For most of 1800s, surgery was disgusting, filthy and unsafe. Without anesthesia, speed was of the absolute essence. Robert Liston, one of the most prominent surgeons of the 19th century, accidentally cut off a patient’s testicles trying to quickly perform a leg amputation.

And sanitation was, to put it mildly, not a priority. Doctors’ robes would be caked in blood. Surgeons rarely washed their hands, and they plunged those unwashed hands into patients’ bodies. The situation was so problematic that hospitals would employ a “chief bug catcher” in order to rid their beds of lice. (The chief bug catcher was often paid more than the surgeons.)
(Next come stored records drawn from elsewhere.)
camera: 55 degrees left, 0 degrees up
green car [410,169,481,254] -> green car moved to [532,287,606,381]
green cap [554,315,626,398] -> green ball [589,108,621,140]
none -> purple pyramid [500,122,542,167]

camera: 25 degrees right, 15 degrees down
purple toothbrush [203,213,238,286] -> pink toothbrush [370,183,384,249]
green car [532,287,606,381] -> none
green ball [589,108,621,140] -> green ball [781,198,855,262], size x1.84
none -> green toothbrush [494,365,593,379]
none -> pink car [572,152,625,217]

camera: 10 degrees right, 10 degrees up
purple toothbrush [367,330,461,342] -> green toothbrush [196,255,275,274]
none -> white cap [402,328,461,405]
“In 1825, a patient had wriggling maggots and mushrooms growing in the damp soiled sheets of his hospital bed,” according to medical historian Lindsey Fitzharris. “What’s crazy is that he didn’t even feel the need to complain about this.”
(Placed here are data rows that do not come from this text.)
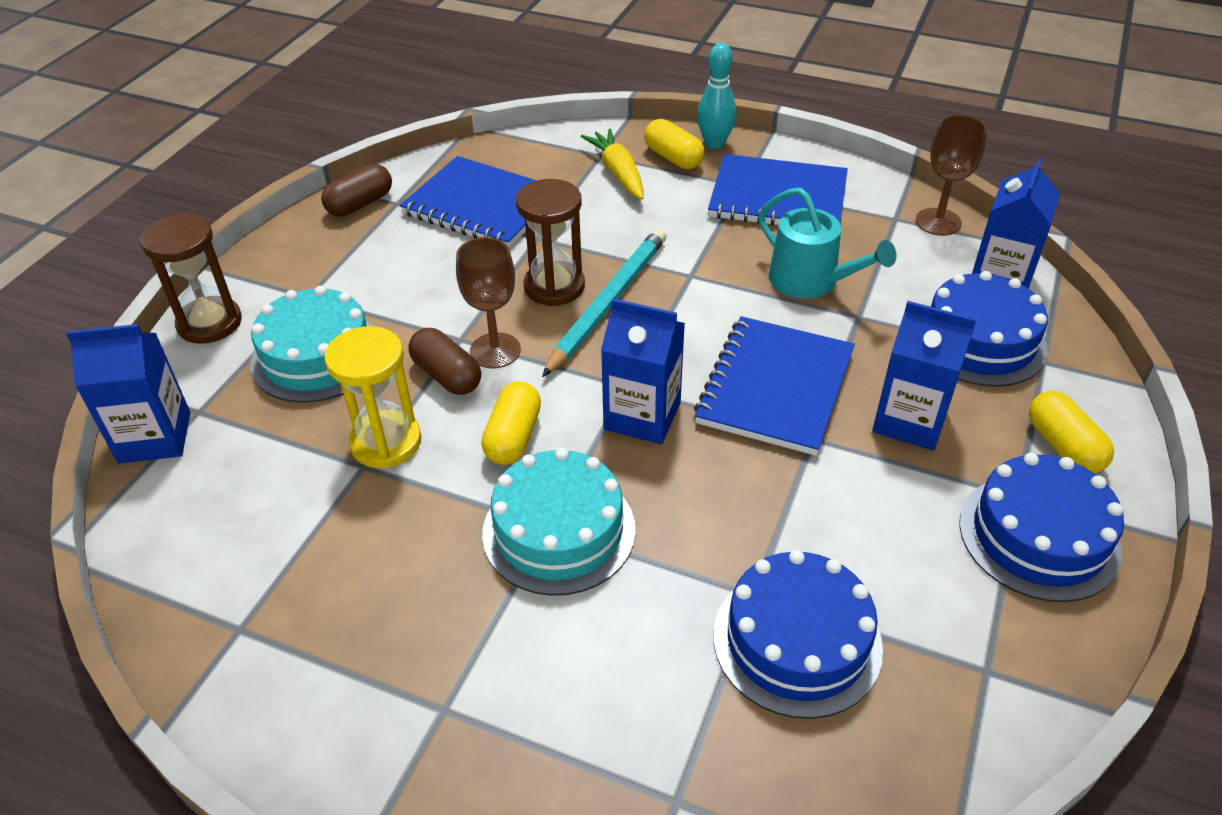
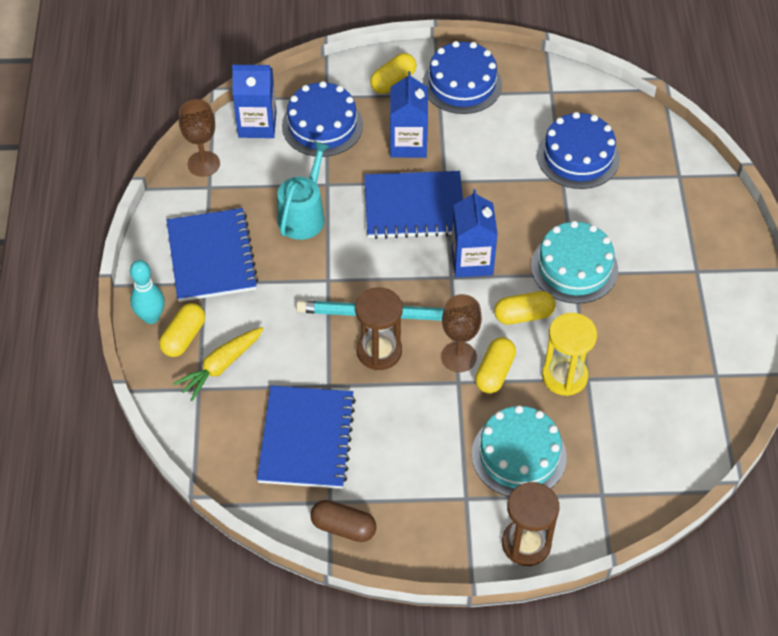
camera: 115 degrees left, 10 degrees up
blue carton [66,324,190,464] -> none
brown capsule [408,328,481,395] -> yellow capsule [475,337,516,393]

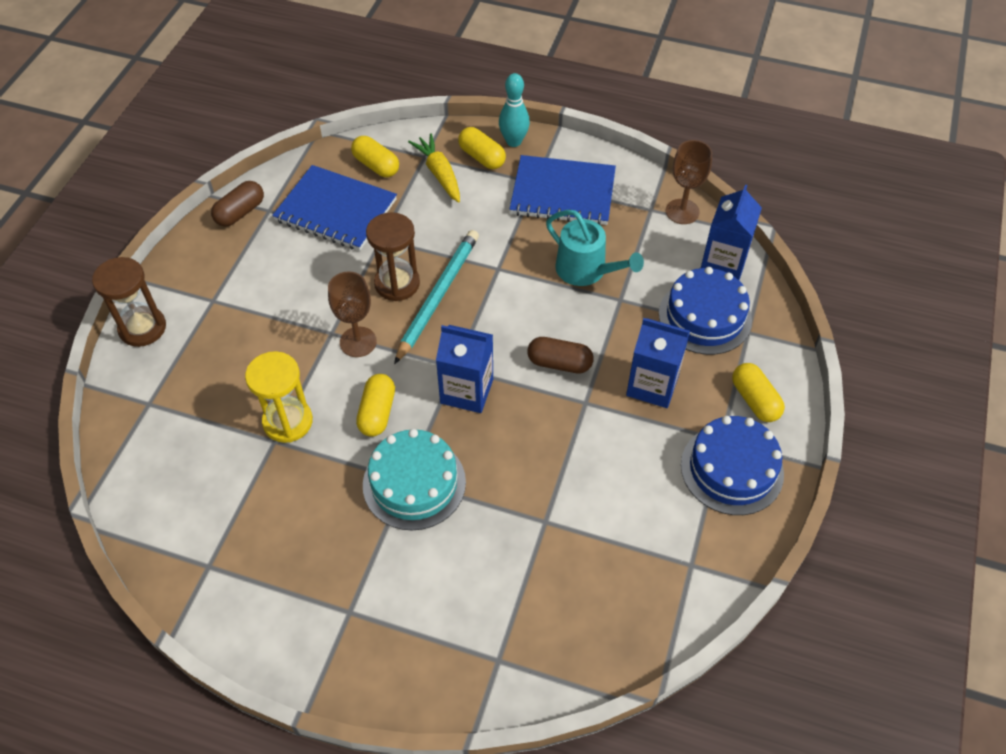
camera: 110 degrees right, 0 degrees up
blue notebook [364,171,463,239] -> brown capsule [527,337,594,373]
turquoise cake [472,405,567,497] -> none
yellow capsule [475,337,516,393] -> yellow capsule moved to [351,136,399,177]
blue cake [537,112,620,189] -> none

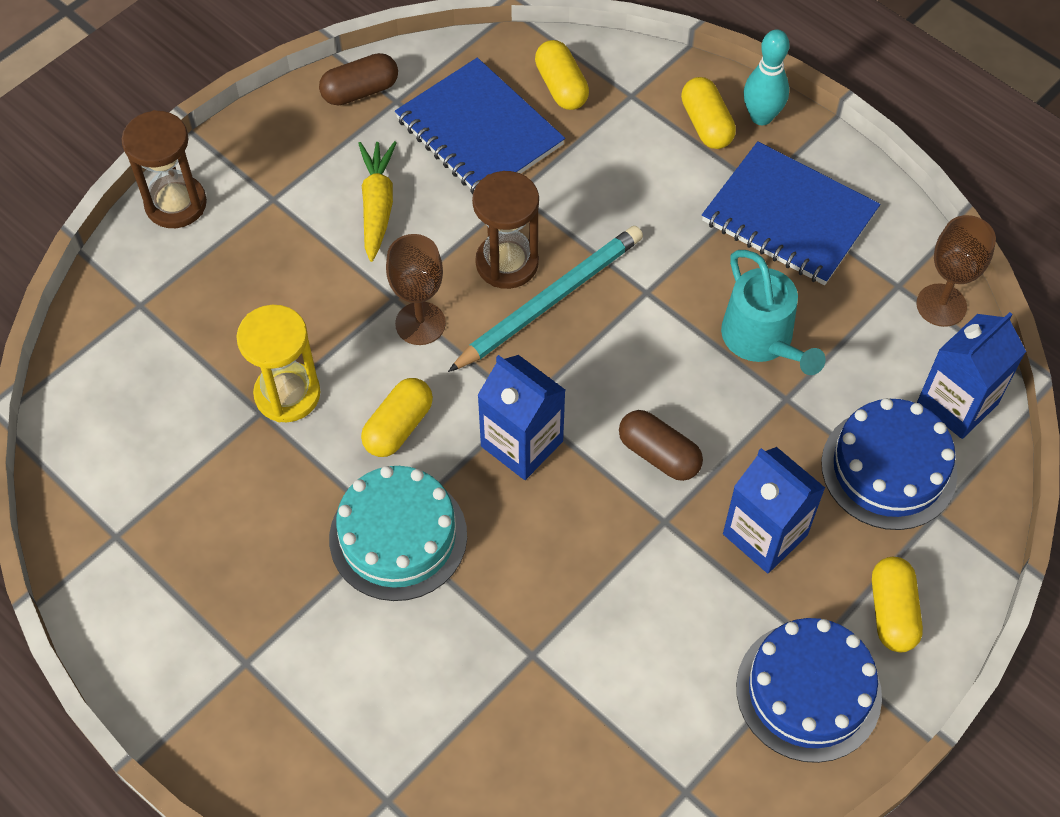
camera: 25 degrees right, 5 degrees up
yellow carrot [408,133,460,203] -> yellow carrot moved to [358,141,396,262]

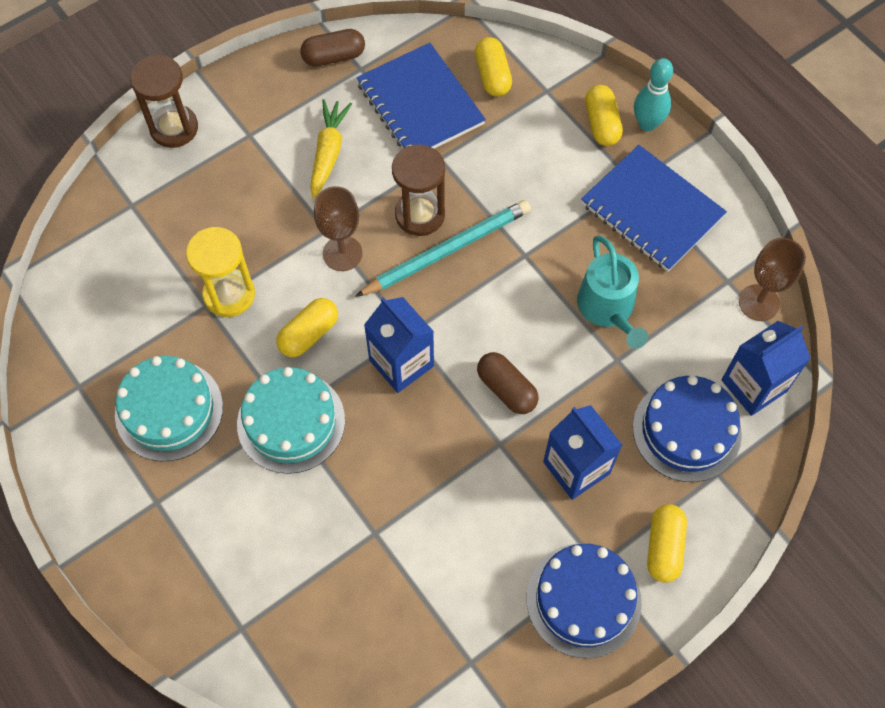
camera: 10 degrees right, 5 degrees up
none -> turquoise cake [115,356,223,461]

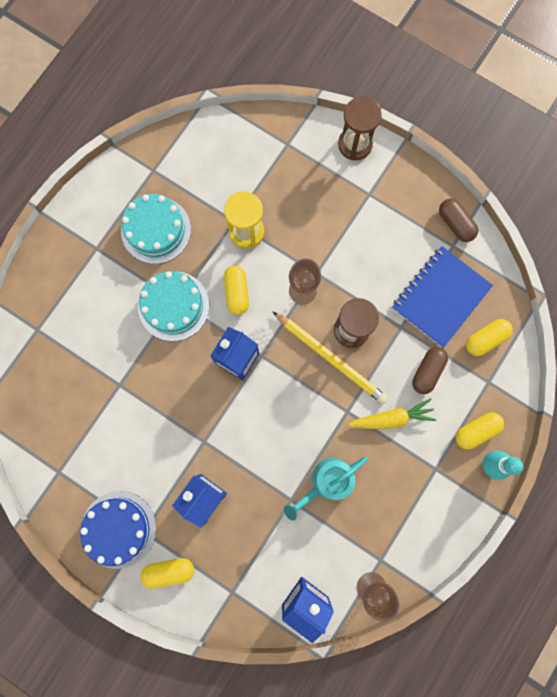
camera: 70 degrees right, 15 degrees up
yellow capsule [276,298,338,357] -> yellow capsule turned 60 degrees clockwise [224,266,249,315]
yellow carrot [310,99,352,198] -> yellow carrot moved to [348,398,436,429]
turquoise pencil [355,200,531,297] -> yellow pencil [272,311,388,404]
brown capsule [477,352,538,414] -> brown capsule moved to [412,347,448,394]
blue notebook [581,145,727,272] -> none
blue cake [633,375,742,482] -> none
Fitzharris is the author of "The Butchering Art: Joseph Lister's Quest to Transform the Grisly World of Victorian Medicine." She explains how surgery changed from a vision of hell to something more modern. And she points to one man, Joseph Lister, as being a major force behind this shift.

Lister entered this grimy, grungy world when he enrolled in medical school in 1848. But he didn’t come into the academy entirely unprepared; he brought a microscope with him. Microscopes were looked down upon by the medical establishment, but Lister’s father was keenly interested in the instruments, so Lister grew up with them. And Fitzharris thinks that it was this experience with the unseen world that led Lister to become receptive to Louis Pasteur’s germ theory when it was introduced in the 1860s.

Already an established surgeon, Lister realized that if doctors could somehow destroy germs in the operating theater, patients would be much less likely to get infected. This led him to develop techniques such as sterilizing surgical instruments and hand washing. Modern surgery takes these techniques for granted, but at the time, they were groundbreaking. But it took a while for these ideas to be accepted.

“There was a huge amount of resistance” in the medical community, according to Fitzharris. The way that Lister ultimately triumphed was by teaching young doctors, who would go out into the world and spread his message. And eventually, Lister’s thoughts on cleanliness and sanitation were accepted. He was even asked to treat Queen Victoria.

So every time a doctor cleans their scalpel before cutting you open, every time a nurse makes sure your hospital bed isn’t infested with lice — they’re carrying on in Joseph Lister’s tradition.